I have a node that shows up as offline when I run gravity status, which is true as the instance is no longer around. The node does not show up when I run kubectl get nodes. Running gravity remove (and gravity remove --force) for the node, however, fails and the node remains listed as part of my cluster.

Is there a way to see why the gravity remove (and gravity remove --force) commands for the node are failing? Or is there another way to remove an unrecoverable node?

Hi @aparcel,

What gravity version are you using?

So just to confirm you attempted to execute gravity remove <node-ip> --force and the node still appears in gravity status?

When you ran gravity remove did it launch any shrink operation? Are there any errors in the active gravity-site logs you can share?
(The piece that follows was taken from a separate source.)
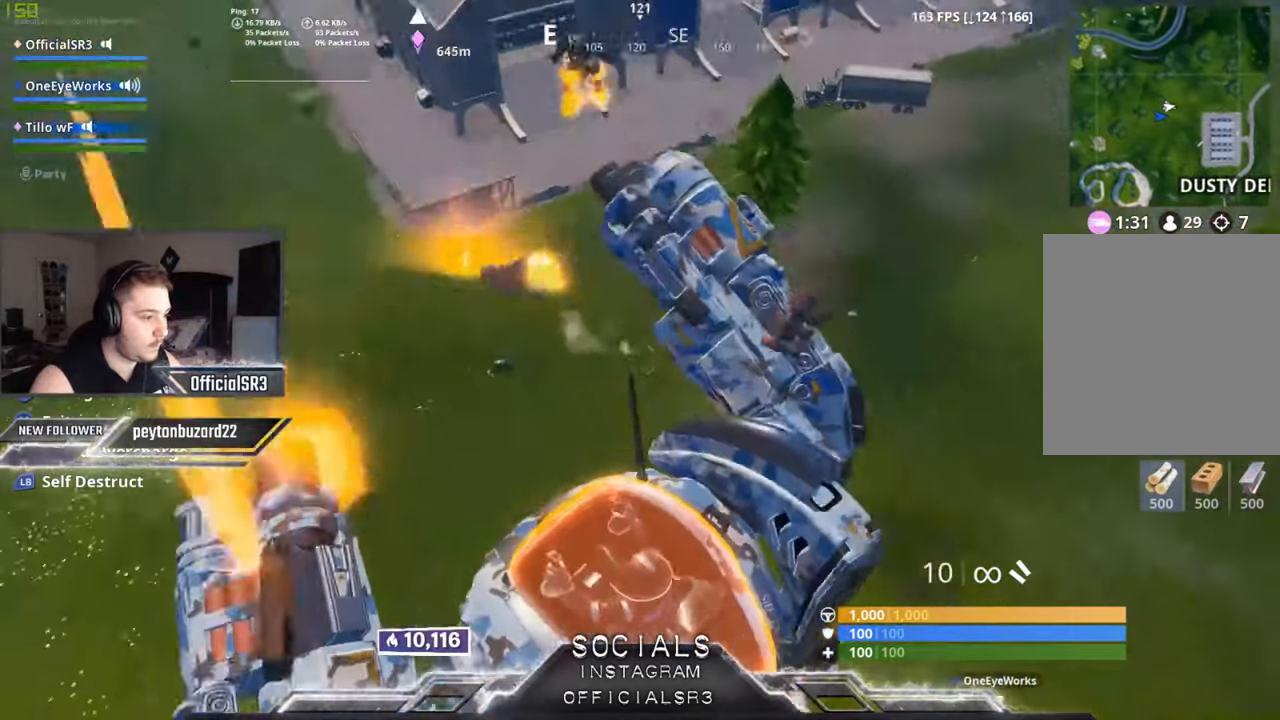
{"buttons": [], "left_stick": "center", "right_stick": "up", "events": [[50, "right_stick", "center"], [117, "right_stick", "up"], [250, "R2", "up"], [283, "right_stick", "center"], [383, "right_stick", "up"]]}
kubectl -nkube-system logs gravity-site-xxx

Hi Abdu,

I have the same issue. Is there a way to manually removed a failed node from the cluster?

Thanks,
Daniel

The gravity version is 4.51.0

Yes, when executing gravity remove <node-ip> --force, the node still appears in gravity status.

I do see in gravity status that the operation_shrink was launched and failed.

I am unable to pull the logs using the command you cited.

User "kubectl" cannot get pods/log in the namespace "kube-system".

Just to confirm are you executing that command in gravity shell?

  1. sudo gravity shell
  2. kubectl -nkube-system get pods to get name of gravity-site-XXXXX
  3. execute kubectl -nkube-system logs gravity-site-xxx

Also have you explored upgrading your Gravity version? We recently announced Gravity 7.0.

Hi @dtufino,

Can you share your gravity version?

Have you already attempted to execute gravity remove <node-ip> --force from a master node? More details from the doc on that here.

If the node is still showing in gravity status can you share any error messages or logs you have captured?

Can you share the output from executing kubectl -nkube-system logs gravity-site-xxx in Gravity?